[Chart interpretation exercises]
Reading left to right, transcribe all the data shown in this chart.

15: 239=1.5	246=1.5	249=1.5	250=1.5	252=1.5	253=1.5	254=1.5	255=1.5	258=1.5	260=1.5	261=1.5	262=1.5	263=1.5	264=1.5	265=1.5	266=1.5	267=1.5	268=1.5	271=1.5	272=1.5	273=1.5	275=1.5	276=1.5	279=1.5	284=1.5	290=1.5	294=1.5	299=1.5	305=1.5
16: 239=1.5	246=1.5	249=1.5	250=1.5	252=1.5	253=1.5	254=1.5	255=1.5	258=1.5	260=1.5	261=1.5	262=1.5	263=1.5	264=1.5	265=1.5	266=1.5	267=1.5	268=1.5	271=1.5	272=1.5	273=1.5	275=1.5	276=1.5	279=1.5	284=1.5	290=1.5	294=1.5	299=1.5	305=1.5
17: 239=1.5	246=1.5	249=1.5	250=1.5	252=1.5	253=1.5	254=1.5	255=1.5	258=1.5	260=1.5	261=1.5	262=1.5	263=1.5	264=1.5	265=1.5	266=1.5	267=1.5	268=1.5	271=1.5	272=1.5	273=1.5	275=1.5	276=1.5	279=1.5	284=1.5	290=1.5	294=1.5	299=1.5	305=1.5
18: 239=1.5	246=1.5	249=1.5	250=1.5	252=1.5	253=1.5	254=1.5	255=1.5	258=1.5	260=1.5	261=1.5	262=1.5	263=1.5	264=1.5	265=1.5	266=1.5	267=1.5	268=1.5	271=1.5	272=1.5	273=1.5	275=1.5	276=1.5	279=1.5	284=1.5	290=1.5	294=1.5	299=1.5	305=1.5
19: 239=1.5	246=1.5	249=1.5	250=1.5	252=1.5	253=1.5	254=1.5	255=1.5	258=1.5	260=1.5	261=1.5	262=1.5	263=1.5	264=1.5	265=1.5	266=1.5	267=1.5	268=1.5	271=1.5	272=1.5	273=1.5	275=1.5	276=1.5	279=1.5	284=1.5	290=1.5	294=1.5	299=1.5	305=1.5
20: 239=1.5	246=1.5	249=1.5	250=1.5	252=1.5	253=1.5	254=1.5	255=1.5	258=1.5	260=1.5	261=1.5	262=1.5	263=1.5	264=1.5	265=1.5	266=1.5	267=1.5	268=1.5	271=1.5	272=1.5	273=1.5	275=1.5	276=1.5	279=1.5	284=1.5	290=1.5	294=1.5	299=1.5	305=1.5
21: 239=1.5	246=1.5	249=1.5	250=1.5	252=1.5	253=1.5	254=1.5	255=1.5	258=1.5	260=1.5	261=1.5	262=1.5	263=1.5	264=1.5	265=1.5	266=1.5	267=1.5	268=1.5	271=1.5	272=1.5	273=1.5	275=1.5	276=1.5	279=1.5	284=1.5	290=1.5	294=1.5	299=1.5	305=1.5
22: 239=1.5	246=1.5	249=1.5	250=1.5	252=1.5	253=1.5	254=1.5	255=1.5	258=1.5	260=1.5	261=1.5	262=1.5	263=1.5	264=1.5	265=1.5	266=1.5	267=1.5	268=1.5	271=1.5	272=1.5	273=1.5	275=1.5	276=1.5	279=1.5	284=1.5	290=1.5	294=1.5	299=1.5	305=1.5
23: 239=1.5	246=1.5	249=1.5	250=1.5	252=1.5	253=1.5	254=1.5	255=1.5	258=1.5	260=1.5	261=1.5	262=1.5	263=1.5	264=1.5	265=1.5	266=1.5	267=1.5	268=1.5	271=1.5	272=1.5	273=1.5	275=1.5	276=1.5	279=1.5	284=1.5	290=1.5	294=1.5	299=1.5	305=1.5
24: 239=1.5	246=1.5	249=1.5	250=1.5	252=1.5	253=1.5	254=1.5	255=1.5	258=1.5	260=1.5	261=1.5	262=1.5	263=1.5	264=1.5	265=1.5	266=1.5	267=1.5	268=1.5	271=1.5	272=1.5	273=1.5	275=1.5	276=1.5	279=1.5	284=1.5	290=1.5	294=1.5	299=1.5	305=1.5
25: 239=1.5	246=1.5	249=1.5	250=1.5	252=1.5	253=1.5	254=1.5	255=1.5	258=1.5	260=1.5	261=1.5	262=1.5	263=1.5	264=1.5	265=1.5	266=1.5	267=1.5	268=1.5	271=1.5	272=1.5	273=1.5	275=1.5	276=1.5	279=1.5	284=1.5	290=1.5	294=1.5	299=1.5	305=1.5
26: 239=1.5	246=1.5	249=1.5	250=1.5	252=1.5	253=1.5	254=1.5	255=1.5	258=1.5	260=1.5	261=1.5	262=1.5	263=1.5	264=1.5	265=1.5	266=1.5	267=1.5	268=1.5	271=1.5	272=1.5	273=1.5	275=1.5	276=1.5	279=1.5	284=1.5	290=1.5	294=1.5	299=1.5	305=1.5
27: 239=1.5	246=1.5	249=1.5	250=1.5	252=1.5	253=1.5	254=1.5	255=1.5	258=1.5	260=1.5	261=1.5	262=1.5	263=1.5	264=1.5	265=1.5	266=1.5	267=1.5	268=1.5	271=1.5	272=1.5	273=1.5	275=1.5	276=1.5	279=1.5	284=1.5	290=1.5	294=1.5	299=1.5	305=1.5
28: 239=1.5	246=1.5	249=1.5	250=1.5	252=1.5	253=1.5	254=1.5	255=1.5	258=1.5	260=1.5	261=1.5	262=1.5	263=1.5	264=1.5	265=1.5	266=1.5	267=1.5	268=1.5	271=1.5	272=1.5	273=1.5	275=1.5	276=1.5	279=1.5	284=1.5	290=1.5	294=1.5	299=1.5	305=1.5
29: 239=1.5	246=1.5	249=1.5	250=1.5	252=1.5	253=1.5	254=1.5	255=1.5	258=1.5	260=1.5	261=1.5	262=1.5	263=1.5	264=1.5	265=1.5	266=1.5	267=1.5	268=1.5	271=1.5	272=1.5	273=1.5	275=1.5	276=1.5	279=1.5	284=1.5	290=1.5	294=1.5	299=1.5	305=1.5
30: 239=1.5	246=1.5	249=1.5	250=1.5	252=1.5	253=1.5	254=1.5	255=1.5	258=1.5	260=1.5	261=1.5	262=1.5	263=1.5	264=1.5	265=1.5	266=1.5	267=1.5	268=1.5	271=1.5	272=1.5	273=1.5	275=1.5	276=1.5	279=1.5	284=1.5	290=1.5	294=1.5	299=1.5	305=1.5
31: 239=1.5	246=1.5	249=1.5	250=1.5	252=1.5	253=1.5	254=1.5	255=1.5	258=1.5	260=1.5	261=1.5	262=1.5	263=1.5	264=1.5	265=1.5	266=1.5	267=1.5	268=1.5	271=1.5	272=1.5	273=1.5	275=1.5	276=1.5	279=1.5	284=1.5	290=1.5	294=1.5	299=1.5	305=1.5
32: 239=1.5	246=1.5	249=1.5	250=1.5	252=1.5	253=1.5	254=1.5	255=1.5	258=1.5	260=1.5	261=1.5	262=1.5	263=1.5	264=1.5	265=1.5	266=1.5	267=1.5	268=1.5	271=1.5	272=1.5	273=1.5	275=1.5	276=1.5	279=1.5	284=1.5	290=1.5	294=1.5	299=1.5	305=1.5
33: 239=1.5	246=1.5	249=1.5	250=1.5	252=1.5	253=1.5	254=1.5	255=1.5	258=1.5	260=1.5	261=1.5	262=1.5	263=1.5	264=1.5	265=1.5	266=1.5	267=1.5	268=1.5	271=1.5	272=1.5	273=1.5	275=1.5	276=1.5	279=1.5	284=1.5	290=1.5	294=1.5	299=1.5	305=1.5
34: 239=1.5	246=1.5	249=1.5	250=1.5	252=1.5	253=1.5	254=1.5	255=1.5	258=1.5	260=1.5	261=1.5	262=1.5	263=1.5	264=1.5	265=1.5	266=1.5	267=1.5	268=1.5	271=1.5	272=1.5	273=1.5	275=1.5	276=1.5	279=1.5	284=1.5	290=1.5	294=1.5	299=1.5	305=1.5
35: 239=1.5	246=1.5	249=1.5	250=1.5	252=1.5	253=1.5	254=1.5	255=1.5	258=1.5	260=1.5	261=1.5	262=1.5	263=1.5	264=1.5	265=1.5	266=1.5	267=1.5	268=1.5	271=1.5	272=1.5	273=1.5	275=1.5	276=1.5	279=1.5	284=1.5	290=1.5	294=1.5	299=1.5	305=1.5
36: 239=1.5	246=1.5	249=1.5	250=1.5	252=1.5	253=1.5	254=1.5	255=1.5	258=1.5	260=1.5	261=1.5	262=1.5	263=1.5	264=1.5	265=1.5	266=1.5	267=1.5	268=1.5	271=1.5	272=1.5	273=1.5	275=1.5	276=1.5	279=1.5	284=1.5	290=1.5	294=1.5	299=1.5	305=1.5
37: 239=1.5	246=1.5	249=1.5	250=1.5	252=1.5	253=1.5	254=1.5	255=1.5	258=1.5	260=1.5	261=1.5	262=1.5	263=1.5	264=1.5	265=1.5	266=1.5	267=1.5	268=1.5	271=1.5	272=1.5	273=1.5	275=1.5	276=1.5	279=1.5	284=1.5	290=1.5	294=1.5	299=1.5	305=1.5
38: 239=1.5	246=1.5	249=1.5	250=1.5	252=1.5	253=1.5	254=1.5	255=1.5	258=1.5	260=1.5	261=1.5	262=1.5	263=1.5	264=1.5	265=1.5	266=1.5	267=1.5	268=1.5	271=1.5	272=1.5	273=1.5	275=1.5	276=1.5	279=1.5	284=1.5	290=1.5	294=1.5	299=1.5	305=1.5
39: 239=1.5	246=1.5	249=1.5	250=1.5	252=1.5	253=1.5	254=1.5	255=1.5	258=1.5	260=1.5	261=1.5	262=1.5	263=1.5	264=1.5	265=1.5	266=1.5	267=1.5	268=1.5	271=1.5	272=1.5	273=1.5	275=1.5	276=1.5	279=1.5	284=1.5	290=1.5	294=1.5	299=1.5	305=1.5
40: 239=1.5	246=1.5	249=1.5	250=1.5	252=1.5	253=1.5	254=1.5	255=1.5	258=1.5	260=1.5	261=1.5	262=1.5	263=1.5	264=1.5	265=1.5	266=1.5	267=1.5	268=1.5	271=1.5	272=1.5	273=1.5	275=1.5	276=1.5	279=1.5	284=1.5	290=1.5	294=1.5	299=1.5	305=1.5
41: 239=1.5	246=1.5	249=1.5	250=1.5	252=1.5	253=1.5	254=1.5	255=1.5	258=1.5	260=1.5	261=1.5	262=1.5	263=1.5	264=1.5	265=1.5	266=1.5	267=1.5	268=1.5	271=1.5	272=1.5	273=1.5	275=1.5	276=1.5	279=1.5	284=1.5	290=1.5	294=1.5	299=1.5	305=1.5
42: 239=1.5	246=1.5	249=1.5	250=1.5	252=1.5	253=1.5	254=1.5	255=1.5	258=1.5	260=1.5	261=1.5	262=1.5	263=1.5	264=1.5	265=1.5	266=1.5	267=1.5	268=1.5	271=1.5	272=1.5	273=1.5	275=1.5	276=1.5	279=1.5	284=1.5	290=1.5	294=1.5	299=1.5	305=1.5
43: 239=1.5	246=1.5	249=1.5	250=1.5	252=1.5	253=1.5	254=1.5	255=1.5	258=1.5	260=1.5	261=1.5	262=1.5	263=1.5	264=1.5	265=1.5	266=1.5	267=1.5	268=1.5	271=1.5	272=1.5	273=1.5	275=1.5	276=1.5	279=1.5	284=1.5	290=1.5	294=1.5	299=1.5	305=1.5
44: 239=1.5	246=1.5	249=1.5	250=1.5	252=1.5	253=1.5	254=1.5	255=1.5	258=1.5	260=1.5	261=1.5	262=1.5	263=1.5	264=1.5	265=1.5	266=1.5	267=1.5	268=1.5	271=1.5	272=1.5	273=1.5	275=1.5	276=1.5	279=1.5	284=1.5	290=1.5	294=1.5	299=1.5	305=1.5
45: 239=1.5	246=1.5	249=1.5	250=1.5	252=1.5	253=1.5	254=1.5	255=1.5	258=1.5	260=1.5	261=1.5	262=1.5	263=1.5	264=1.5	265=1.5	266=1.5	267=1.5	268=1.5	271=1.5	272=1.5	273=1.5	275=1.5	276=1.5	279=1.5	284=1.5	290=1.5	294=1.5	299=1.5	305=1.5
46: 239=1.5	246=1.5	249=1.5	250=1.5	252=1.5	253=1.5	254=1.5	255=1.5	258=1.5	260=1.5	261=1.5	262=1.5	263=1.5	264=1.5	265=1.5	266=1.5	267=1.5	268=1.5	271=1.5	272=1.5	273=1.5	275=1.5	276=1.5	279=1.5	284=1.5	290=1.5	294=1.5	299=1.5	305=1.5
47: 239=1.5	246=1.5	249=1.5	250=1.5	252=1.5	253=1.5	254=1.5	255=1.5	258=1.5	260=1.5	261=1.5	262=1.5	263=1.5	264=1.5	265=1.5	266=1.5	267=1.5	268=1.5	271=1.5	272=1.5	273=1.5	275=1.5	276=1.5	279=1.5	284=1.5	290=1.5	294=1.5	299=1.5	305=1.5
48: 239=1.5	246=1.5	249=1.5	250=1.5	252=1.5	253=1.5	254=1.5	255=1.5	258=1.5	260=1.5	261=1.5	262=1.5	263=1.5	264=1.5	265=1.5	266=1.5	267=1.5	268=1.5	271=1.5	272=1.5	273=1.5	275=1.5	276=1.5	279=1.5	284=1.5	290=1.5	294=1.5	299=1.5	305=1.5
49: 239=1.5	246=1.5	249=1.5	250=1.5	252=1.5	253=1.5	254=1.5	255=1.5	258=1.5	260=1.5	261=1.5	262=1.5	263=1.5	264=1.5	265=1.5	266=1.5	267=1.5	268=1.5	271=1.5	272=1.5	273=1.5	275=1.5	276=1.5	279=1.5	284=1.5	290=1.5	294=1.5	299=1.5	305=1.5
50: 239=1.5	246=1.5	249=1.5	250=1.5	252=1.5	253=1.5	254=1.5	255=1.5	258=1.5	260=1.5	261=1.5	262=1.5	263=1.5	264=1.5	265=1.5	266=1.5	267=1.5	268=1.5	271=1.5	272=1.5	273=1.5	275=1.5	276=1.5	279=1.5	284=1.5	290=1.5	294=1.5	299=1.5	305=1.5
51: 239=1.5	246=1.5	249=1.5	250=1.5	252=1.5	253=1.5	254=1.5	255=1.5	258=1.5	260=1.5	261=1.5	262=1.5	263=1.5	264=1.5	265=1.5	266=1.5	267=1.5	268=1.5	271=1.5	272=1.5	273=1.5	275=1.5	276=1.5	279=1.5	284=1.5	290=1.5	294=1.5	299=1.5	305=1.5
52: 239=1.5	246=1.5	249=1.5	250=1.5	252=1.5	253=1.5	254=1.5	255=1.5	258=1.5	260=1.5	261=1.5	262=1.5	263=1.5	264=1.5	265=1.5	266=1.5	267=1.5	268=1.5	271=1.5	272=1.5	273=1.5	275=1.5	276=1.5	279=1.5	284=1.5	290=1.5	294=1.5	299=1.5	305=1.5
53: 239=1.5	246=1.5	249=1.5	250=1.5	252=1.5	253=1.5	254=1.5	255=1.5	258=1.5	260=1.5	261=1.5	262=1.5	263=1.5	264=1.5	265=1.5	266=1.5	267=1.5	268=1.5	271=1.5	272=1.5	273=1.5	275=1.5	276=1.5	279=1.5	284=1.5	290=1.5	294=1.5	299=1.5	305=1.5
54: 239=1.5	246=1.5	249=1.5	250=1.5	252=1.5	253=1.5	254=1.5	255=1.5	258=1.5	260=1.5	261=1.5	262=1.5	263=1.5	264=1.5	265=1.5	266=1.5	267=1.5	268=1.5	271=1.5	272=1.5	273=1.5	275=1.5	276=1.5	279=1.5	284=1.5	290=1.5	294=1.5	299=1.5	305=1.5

TASK PROMPT ::
Return each line of the records above that contains the string "shown".

ANSWER FOR THE TASK ::
Reading left to right, transcribe all the data shown in this chart.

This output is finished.